Dataset entries

........

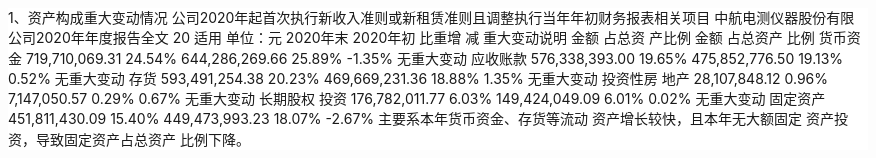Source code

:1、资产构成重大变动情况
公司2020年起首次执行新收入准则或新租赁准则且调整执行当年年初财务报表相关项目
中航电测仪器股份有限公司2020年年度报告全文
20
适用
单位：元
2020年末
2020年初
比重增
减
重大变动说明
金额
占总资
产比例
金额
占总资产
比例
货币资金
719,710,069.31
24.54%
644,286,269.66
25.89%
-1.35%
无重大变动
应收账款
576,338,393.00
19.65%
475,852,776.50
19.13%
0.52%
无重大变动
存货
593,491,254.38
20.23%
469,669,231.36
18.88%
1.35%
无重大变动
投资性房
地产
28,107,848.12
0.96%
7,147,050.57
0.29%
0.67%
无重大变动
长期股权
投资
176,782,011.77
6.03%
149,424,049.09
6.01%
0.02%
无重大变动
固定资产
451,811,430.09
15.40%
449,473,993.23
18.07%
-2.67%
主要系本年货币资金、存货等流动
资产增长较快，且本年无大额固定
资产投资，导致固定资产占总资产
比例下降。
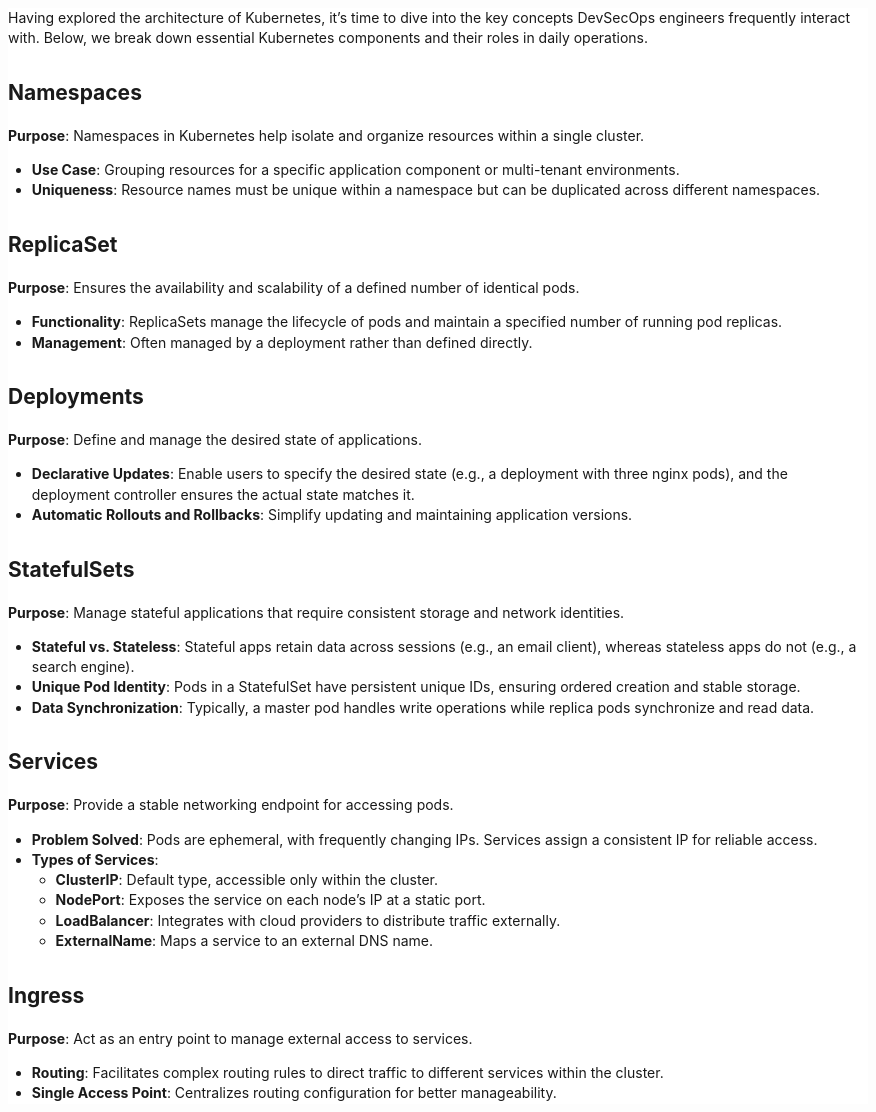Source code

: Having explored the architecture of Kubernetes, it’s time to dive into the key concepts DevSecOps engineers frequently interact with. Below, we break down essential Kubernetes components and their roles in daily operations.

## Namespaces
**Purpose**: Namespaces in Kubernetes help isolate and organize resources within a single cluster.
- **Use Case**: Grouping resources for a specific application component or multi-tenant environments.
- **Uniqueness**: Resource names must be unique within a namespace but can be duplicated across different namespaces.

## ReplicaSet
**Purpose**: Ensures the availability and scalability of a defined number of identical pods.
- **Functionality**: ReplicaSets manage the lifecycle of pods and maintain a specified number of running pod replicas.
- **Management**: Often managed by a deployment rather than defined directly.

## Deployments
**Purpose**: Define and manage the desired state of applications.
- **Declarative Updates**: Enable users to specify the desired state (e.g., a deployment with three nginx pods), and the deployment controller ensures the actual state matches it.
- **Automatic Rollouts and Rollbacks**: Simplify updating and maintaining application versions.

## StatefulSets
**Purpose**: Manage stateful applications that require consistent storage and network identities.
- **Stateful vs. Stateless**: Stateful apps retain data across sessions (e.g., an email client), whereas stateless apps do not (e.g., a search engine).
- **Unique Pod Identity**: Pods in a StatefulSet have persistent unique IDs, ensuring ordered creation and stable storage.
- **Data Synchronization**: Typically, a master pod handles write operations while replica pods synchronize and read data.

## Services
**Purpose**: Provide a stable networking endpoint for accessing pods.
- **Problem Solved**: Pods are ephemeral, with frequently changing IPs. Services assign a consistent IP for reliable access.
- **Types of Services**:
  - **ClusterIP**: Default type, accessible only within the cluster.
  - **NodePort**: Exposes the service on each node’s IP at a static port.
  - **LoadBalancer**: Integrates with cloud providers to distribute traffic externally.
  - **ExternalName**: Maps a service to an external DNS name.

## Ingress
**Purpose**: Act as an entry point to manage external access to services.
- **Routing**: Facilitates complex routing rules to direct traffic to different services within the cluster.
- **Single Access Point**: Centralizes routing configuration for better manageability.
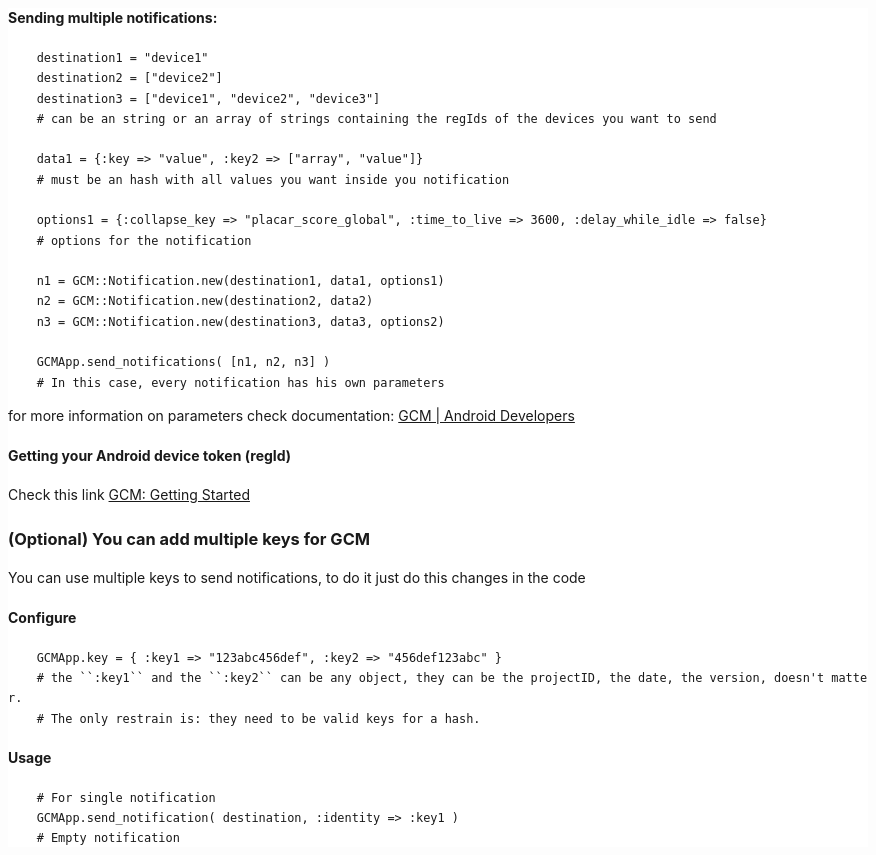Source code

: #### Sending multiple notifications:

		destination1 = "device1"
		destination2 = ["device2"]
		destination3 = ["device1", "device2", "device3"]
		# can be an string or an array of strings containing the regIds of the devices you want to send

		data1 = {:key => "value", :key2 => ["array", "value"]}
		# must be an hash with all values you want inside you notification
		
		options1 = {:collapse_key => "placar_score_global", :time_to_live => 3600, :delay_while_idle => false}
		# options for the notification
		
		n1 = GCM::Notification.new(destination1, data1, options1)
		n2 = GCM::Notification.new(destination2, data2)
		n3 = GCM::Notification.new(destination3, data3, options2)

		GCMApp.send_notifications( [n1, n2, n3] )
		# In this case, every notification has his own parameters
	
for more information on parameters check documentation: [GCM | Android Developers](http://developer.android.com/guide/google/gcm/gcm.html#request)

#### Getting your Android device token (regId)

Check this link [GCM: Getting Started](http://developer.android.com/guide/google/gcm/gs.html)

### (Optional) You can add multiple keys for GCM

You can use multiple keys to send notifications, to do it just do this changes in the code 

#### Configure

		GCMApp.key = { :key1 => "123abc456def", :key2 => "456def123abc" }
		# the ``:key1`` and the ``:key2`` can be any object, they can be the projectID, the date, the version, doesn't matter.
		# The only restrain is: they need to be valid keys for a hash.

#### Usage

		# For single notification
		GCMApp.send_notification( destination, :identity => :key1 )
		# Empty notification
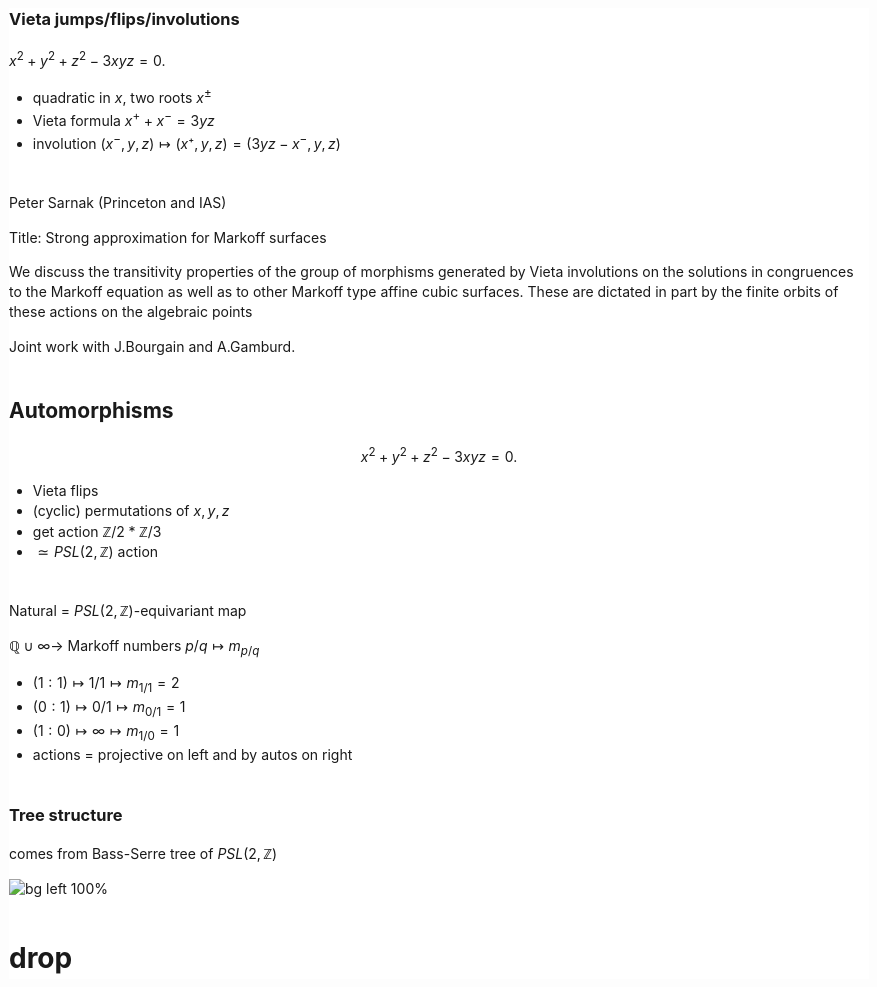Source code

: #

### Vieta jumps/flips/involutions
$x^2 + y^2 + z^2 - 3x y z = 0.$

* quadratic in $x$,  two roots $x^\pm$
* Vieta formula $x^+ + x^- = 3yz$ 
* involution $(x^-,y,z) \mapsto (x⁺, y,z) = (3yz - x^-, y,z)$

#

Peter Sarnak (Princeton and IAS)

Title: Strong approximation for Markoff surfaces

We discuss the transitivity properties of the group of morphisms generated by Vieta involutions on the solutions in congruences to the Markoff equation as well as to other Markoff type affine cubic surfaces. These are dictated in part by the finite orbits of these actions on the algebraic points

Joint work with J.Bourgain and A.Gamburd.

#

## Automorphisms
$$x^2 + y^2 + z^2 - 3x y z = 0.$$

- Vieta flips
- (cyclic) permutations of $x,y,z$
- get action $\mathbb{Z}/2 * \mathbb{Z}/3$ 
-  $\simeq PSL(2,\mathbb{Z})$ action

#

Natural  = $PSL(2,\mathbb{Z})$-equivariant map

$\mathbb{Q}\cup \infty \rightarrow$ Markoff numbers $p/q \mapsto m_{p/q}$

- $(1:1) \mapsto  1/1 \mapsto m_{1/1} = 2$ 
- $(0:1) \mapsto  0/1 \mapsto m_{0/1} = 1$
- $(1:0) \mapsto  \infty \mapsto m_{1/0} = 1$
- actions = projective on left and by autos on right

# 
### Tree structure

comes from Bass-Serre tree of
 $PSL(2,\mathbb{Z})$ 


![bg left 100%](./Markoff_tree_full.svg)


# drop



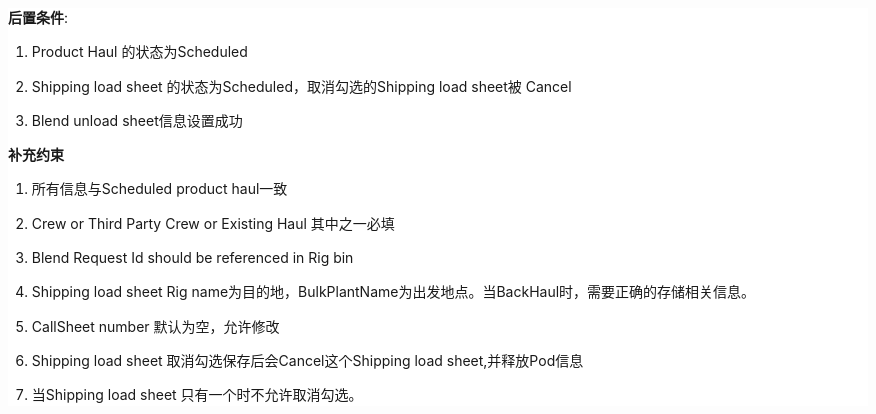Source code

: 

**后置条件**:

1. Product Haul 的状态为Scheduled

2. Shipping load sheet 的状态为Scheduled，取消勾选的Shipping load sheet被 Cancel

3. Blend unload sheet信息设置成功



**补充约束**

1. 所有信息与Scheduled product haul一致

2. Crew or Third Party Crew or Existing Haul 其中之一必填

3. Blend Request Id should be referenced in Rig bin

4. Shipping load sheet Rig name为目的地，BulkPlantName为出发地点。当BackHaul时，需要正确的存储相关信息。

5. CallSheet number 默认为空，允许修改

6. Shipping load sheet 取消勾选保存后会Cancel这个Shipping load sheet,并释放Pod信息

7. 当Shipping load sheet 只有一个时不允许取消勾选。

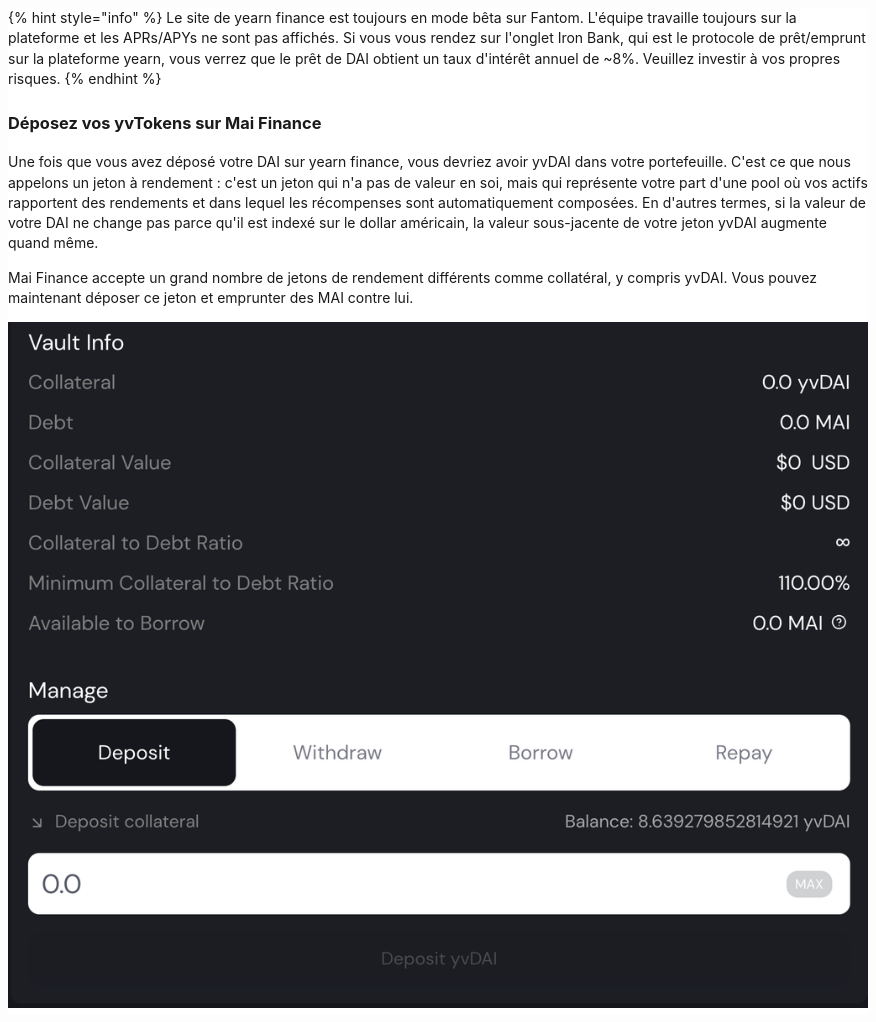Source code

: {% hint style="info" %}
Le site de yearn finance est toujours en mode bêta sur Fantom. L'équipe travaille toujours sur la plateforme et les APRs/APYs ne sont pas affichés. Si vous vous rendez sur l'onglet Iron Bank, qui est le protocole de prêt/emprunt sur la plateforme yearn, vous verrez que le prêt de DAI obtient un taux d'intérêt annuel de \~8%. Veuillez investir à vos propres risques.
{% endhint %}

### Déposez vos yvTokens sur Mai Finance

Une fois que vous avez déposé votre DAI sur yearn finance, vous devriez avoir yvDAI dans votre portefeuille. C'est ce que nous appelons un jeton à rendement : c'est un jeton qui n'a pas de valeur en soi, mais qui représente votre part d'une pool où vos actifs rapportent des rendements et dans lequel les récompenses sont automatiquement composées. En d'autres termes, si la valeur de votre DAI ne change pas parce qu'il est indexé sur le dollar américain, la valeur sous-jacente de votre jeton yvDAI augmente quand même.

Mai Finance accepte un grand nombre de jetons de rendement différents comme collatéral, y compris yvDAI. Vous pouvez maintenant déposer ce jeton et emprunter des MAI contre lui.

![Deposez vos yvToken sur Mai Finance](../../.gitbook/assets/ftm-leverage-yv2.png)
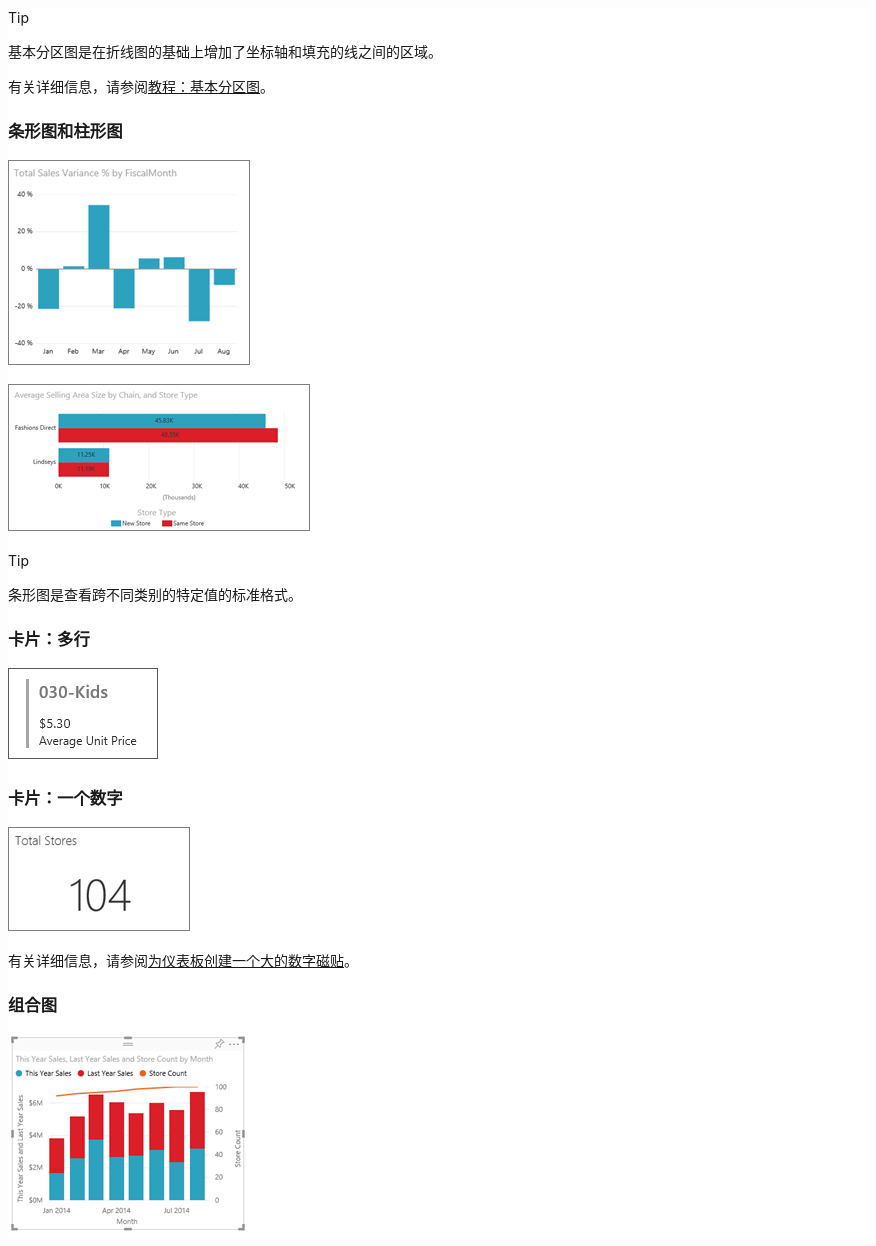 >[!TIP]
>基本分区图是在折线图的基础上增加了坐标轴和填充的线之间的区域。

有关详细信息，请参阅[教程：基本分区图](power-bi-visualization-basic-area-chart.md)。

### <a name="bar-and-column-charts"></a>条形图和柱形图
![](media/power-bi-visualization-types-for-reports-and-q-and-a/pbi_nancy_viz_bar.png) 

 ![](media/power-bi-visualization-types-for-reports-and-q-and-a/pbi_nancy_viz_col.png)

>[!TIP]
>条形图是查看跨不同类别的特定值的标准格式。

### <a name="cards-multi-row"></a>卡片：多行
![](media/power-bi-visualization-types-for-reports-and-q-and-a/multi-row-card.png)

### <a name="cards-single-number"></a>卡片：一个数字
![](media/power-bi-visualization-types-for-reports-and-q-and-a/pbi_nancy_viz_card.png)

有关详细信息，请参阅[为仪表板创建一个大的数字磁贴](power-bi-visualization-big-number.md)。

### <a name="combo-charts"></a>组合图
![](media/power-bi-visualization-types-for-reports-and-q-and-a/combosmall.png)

........

Exercise instructions:
Find every line in the material above that contains the word "Purpose", and copy each of those lines out in full.

Completed task:
**Purpose**: Namespaces in Kubernetes help isolate and organize resources within a single cluster.
**Purpose**: Ensures the availability and scalability of a defined number of identical pods.
**Purpose**: Define and manage the desired state of applications.
**Purpose**: Manage stateful applications that require consistent storage and network identities.
**Purpose**: Provide a stable networking endpoint for accessing pods.
**Purpose**: Act as an entry point to manage external access to services.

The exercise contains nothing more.